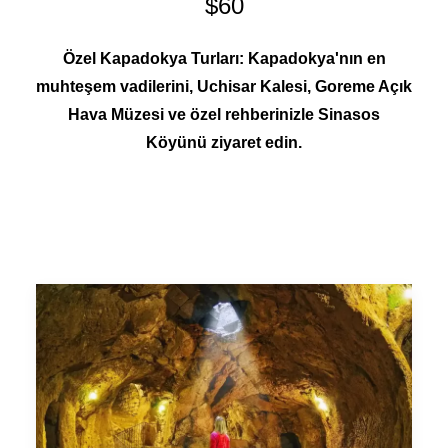
$60
Özel Kapadokya Turları: Kapadokya'nın en
muhteşem vadilerini, Uchisar Kalesi, Goreme Açık
Hava Müzesi ve özel rehberinizle Sinasos
Köyünü ziyaret edin.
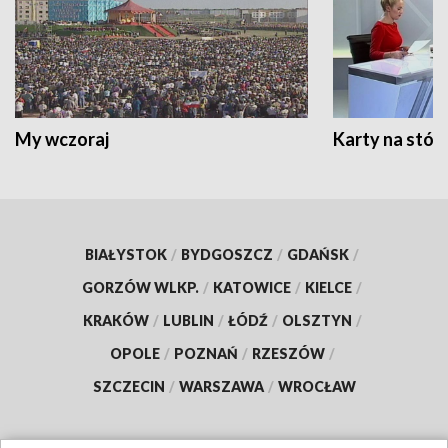
My wczoraj
Karty na stół:
BIAŁYSTOK
/
BYDGOSZCZ
/
GDAŃSK
/
GORZÓW WLKP.
/
KATOWICE
/
KIELCE
/
KRAKÓW
/
LUBLIN
/
ŁÓDŹ
/
OLSZTYN
/
OPOLE
/
POZNAŃ
/
RZESZÓW
/
SZCZECIN
/
WARSZAWA
/
WROCŁAW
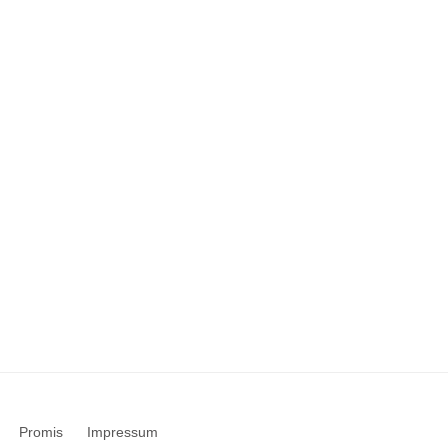
Promis
Impressum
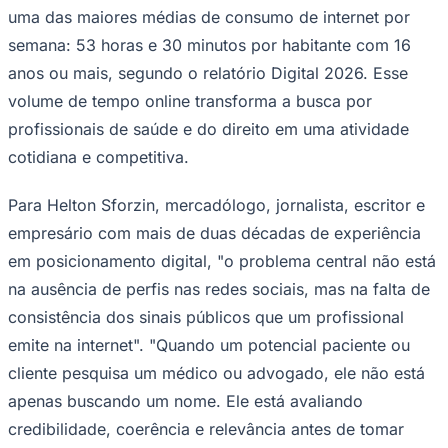
uma das maiores médias de consumo de internet por
semana: 53 horas e 30 minutos por habitante com 16
anos ou mais, segundo o relatório Digital 2026. Esse
Corinthians
volume de tempo online transforma a busca por
profissionais de saúde e do direito em uma atividade
cotidiana e competitiva.
Para Helton Sforzin, mercadólogo, jornalista, escritor e
empresário com mais de duas décadas de experiência
em posicionamento digital, "o problema central não está
na ausência de perfis nas redes sociais, mas na falta de
consistência dos sinais públicos que um profissional
emite na internet". "Quando um potencial paciente ou
cliente pesquisa um médico ou advogado, ele não está
apenas buscando um nome. Ele está avaliando
credibilidade, coerência e relevância antes de tomar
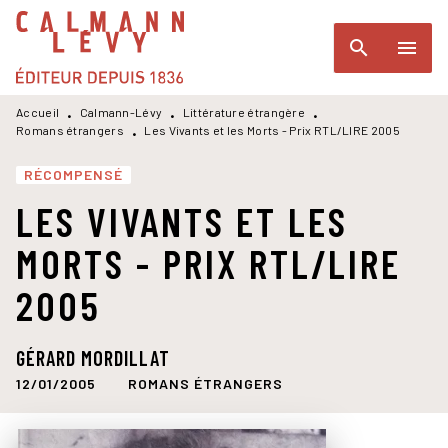
MENU
RECHERCHE
CONTENU
search
menu
PIED DE PAGE
Accueil
Calmann-Lévy
Littérature étrangère
•
•
•
Romans étrangers
Les Vivants et les Morts - Prix RTL/LIRE 2005
•
RÉCOMPENSÉ
LES VIVANTS ET LES
MORTS - PRIX RTL/LIRE
2005
GÉRARD MORDILLAT
12/01/2005
ROMANS ÉTRANGERS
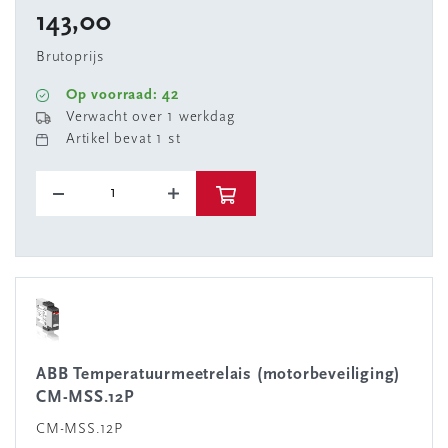
143,00
Brutoprijs
Op voorraad: 42
Verwacht over 1 werkdag
Artikel bevat 1 st
ABB Temperatuurmeetrelais (motorbeveiliging)
CM-MSS.12P
CM-MSS.12P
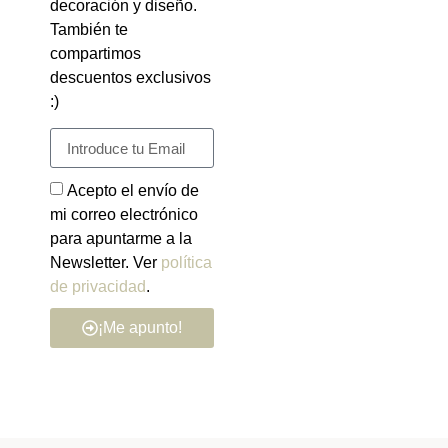
decoración y diseño.
También te
compartimos
descuentos exclusivos
:)
Acepto el envío de
mi correo electrónico
para apuntarme a la
Newsletter. Ver
política
de privacidad
.
¡Me apunto!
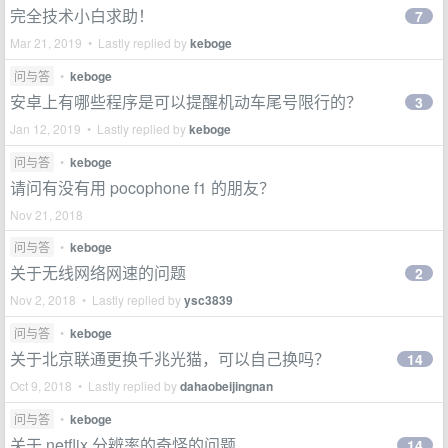
完全技术小白求助！
7
Mar 21, 2019 • Lastly replied by
keboge
问与答
•
keboge
安卓上有哪些程序是可以提醒机动车尾号限行的？
3
Jan 12, 2019 • Lastly replied by
keboge
问与答
•
keboge
请问有没有用 pocophone f1 的朋友？
Nov 21, 2018
问与答
•
keboge
关于无线网络网速的问题
2
Nov 2, 2018 • Lastly replied by
ysc3839
问与答
•
keboge
关于北京联通更换千兆光猫，可以自己换吗？
14
Oct 9, 2018 • Lastly replied by
dahaobeijingnan
问与答
•
keboge
关于 netflix 分辨率的奇怪的问题
14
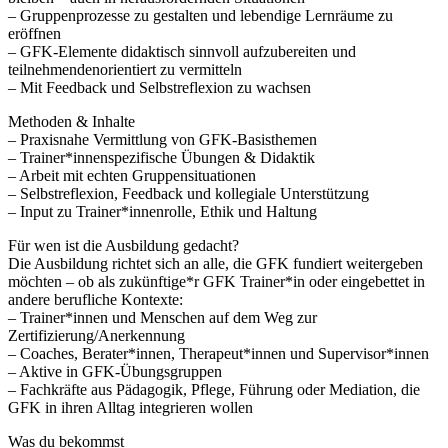
– Gruppenprozesse zu gestalten und lebendige Lernräume zu
eröffnen
– GFK-Elemente didaktisch sinnvoll aufzubereiten und
teilnehmendenorientiert zu vermitteln
– Mit Feedback und Selbstreflexion zu wachsen
Methoden & Inhalte
– Praxisnahe Vermittlung von GFK-Basisthemen
– Trainer*innenspezifische Übungen & Didaktik
– Arbeit mit echten Gruppensituationen
– Selbstreflexion, Feedback und kollegiale Unterstützung
– Input zu Trainer*innenrolle, Ethik und Haltung
Für wen ist die Ausbildung gedacht?
Die Ausbildung richtet sich an alle, die GFK fundiert weitergeben
möchten – ob als zukünftige*r GFK Trainer*in oder eingebettet in
andere berufliche Kontexte:
– Trainer*innen und Menschen auf dem Weg zur
Zertifizierung/Anerkennung
– Coaches, Berater*innen, Therapeut*innen und Supervisor*innen
– Aktive in GFK-Übungsgruppen
– Fachkräfte aus Pädagogik, Pflege, Führung oder Mediation, die
GFK in ihren Alltag integrieren wollen
Was du bekommst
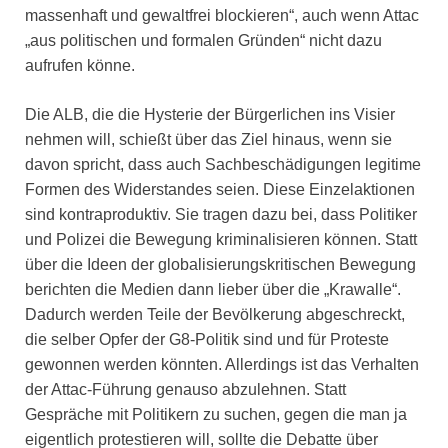
massenhaft und gewaltfrei blockieren“, auch wenn Attac
„aus politischen und formalen Gründen“ nicht dazu
aufrufen könne.
Die ALB, die die Hysterie der Bürgerlichen ins Visier
nehmen will, schießt über das Ziel hinaus, wenn sie
davon spricht, dass auch Sachbeschädigungen legitime
Formen des Widerstandes seien. Diese Einzelaktionen
sind kontraproduktiv. Sie tragen dazu bei, dass Politiker
und Polizei die Bewegung kriminalisieren können. Statt
über die Ideen der globalisierungskritischen Bewegung
berichten die Medien dann lieber über die „Krawalle“.
Dadurch werden Teile der Bevölkerung abgeschreckt,
die selber Opfer der G8-Politik sind und für Proteste
gewonnen werden könnten. Allerdings ist das Verhalten
der Attac-Führung genauso abzulehnen. Statt
Gespräche mit Politikern zu suchen, gegen die man ja
eigentlich protestieren will, sollte die Debatte über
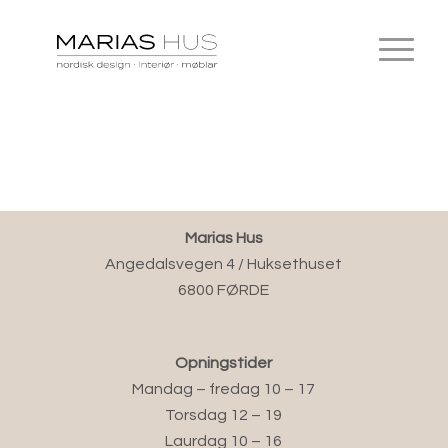
Marias Hus
Angedalsvegen 4 / Huksethuset
6800 FØRDE
Opningstider
Mandag – fredag 10 – 17
Torsdag 12 – 19
Laurdag 10 – 16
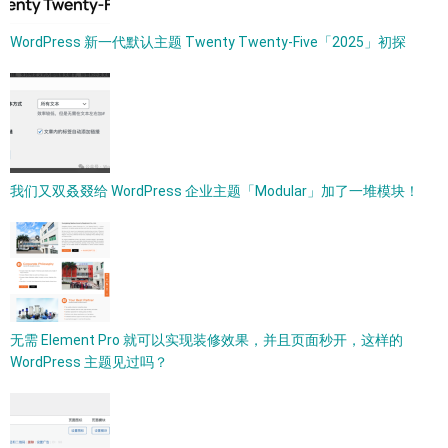
WordPress 新一代默认主题 Twenty Twenty-Five「2025」初探
我们又双叒叕给 WordPress 企业主题「Modular」加了一堆模块！
无需 Element Pro 就可以实现装修效果，并且页面秒开，这样的
WordPress 主题见过吗？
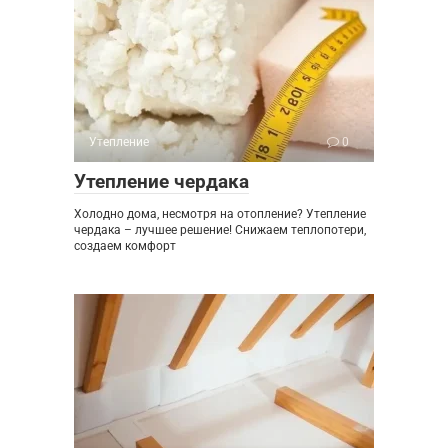
Утепление
0
Утепление чердака
Холодно дома, несмотря на отопление? Утепление
чердака – лучшее решение! Снижаем теплопотери,
создаем комфорт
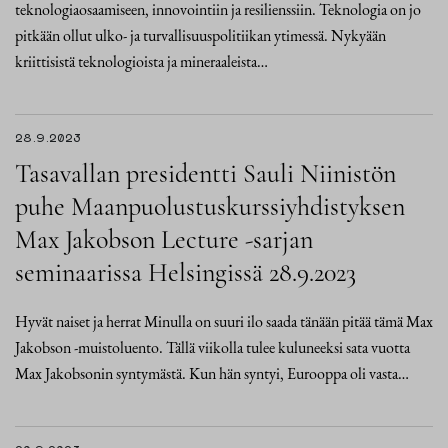
teknologiaosaamiseen, innovointiin ja resilienssiin. Teknologia on jo
pitkään ollut ulko- ja turvallisuuspolitiikan ytimessä. Nykyään
kriittisistä teknologioista ja mineraaleista…
28.9.2023
Tasavallan presidentti Sauli Niinistön
puhe Maanpuolustuskurssiyhdistyksen
Max Jakobson Lecture -sarjan
seminaarissa Helsingissä 28.9.2023
Hyvät naiset ja herrat Minulla on suuri ilo saada tänään pitää tämä Max
Jakobson ‑muistoluento. Tällä viikolla tulee kuluneeksi sata vuotta
Max Jakobsonin syntymästä. Kun hän syntyi, Eurooppa oli vasta…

===

▸ **WORK ITEM**
Retype every line of text from the records above exactly, leaving out the pictures.

▸ **FINAL ANSWER**
$60
Özel Kapadokya Turları: Kapadokya'nın en
muhteşem vadilerini, Uchisar Kalesi, Goreme Açık
Hava Müzesi ve özel rehberinizle Sinasos
Köyünü ziyaret edin.
My wczoraj
Karty na stół:
BIAŁYSTOK
/
BYDGOSZCZ
/
GDAŃSK
/
GORZÓW WLKP.
/
KATOWICE
/
KIELCE
/
KRAKÓW
/
LUBLIN
/
ŁÓDŹ
/
OLSZTYN
/
OPOLE
/
POZNAŃ
/
RZESZÓW
/
SZCZECIN
/
WARSZAWA
/
WROCŁAW
Promis
Impressum
uma das maiores médias de consumo de internet por
semana: 53 horas e 30 minutos por habitante com 16
anos ou mais, segundo o relatório Digital 2026. Esse
Corinthians
volume de tempo online transforma a busca por
profissionais de saúde e do direito em uma atividade
cotidiana e competitiva.
Para Helton Sforzin, mercadólogo, jornalista, escritor e
empresário com mais de duas décadas de experiência
em posicionamento digital, "o problema central não está
na ausência de perfis nas redes sociais, mas na falta de
consistência dos sinais públicos que um profissional
emite na internet". "Quando um potencial paciente ou
cliente pesquisa um médico ou advogado, ele não está
apenas buscando um nome. Ele está avaliando
credibilidade, coerência e relevância antes de tomar
MENU
RECHERCHE
CONTENU
search
menu
PIED DE PAGE
Accueil
Calmann-Lévy
Littérature étrangère
•
•
•
Romans étrangers
Les Vivants et les Morts - Prix RTL/LIRE 2005
•
RÉCOMPENSÉ
LES VIVANTS ET LES
MORTS - PRIX RTL/LIRE
2005
GÉRARD MORDILLAT
12/01/2005
ROMANS ÉTRANGERS
143,00
Brutoprijs
Op voorraad: 42
Verwacht over 1 werkdag
Artikel bevat 1 st
ABB Temperatuurmeetrelais (motorbeveiliging)
CM-MSS.12P
CM-MSS.12P
decoración y diseño.
También te
compartimos
descuentos exclusivos
:)
Acepto el envío de
mi correo electrónico
para apuntarme a la
Newsletter. Ver
política
de privacidad
.
¡Me apunto!
完全技术小白求助！
7
Mar 21, 2019 • Lastly replied by
keboge
问与答
•
keboge
安卓上有哪些程序是可以提醒机动车尾号限行的？
3
Jan 12, 2019 • Lastly replied by
keboge
问与答
•
keboge
请问有没有用 pocophone f1 的朋友？
Nov 21, 2018
问与答
•
keboge
关于无线网络网速的问题
2
Nov 2, 2018 • Lastly replied by
ysc3839
问与答
•
keboge
关于北京联通更换千兆光猫，可以自己换吗？
14
Oct 9, 2018 • Lastly replied by
dahaobeijingnan
问与答
•
keboge
关于 netflix 分辨率的奇怪的问题
14
– Gruppenprozesse zu gestalten und lebendige Lernräume zu
eröffnen
– GFK-Elemente didaktisch sinnvoll aufzubereiten und
teilnehmendenorientiert zu vermitteln
– Mit Feedback und Selbstreflexion zu wachsen
Methoden & Inhalte
– Praxisnahe Vermittlung von GFK-Basisthemen
– Trainer*innenspezifische Übungen & Didaktik
– Arbeit mit echten Gruppensituationen
– Selbstreflexion, Feedback und kollegiale Unterstützung
– Input zu Trainer*innenrolle, Ethik und Haltung
Für wen ist die Ausbildung gedacht?
Die Ausbildung richtet sich an alle, die GFK fundiert weitergeben
möchten – ob als zukünftige*r GFK Trainer*in oder eingebettet in
andere berufliche Kontexte:
– Trainer*innen und Menschen auf dem Weg zur
Zertifizierung/Anerkennung
– Coaches, Berater*innen, Therapeut*innen und Supervisor*innen
– Aktive in GFK-Übungsgruppen
– Fachkräfte aus Pädagogik, Pflege, Führung oder Mediation, die
GFK in ihren Alltag integrieren wollen
Was du bekommst
massenhaft und gewaltfrei blockieren“, auch wenn Attac
„aus politischen und formalen Gründen“ nicht dazu
aufrufen könne.
Die ALB, die die Hysterie der Bürgerlichen ins Visier
nehmen will, schießt über das Ziel hinaus, wenn sie
davon spricht, dass auch Sachbeschädigungen legitime
Formen des Widerstandes seien. Diese Einzelaktionen
sind kontraproduktiv. Sie tragen dazu bei, dass Politiker
und Polizei die Bewegung kriminalisieren können. Statt
über die Ideen der globalisierungskritischen Bewegung
berichten die Medien dann lieber über die „Krawalle“.
Dadurch werden Teile der Bevölkerung abgeschreckt,
die selber Opfer der G8-Politik sind und für Proteste
gewonnen werden könnten. Allerdings ist das Verhalten
der Attac-Führung genauso abzulehnen. Statt
Gespräche mit Politikern zu suchen, gegen die man ja
eigentlich protestieren will, sollte die Debatte über
Marias Hus
Angedalsvegen 4 / Huksethuset
6800 FØRDE
Opningstider
Mandag – fredag 10 – 17
Torsdag 12 – 19
Laurdag 10 – 16
WordPress 新一代默认主题 Twenty Twenty-Five「2025」初探
我们又双叒叕给 WordPress 企业主题「Modular」加了一堆模块！
无需 Element Pro 就可以实现装修效果，并且页面秒开，这样的
WordPress 主题见过吗？
Утепление
0
Утепление чердака
Холодно дома, несмотря на отопление? Утепление
чердака – лучшее решение! Снижаем теплопотери,
создаем комфорт
teknologiaosaamiseen, innovointiin ja resilienssiin. Teknologia on jo
pitkään ollut ulko- ja turvallisuuspolitiikan ytimessä. Nykyään
kriittisistä teknologioista ja mineraaleista…
28.9.2023
Tasavallan presidentti Sauli Niinistön
puhe Maanpuolustuskurssiyhdistyksen
Max Jakobson Lecture -sarjan
seminaarissa Helsingissä 28.9.2023
Hyvät naiset ja herrat Minulla on suuri ilo saada tänään pitää tämä Max
Jakobson ‑muistoluento. Tällä viikolla tulee kuluneeksi sata vuotta
Max Jakobsonin syntymästä. Kun hän syntyi, Eurooppa oli vasta…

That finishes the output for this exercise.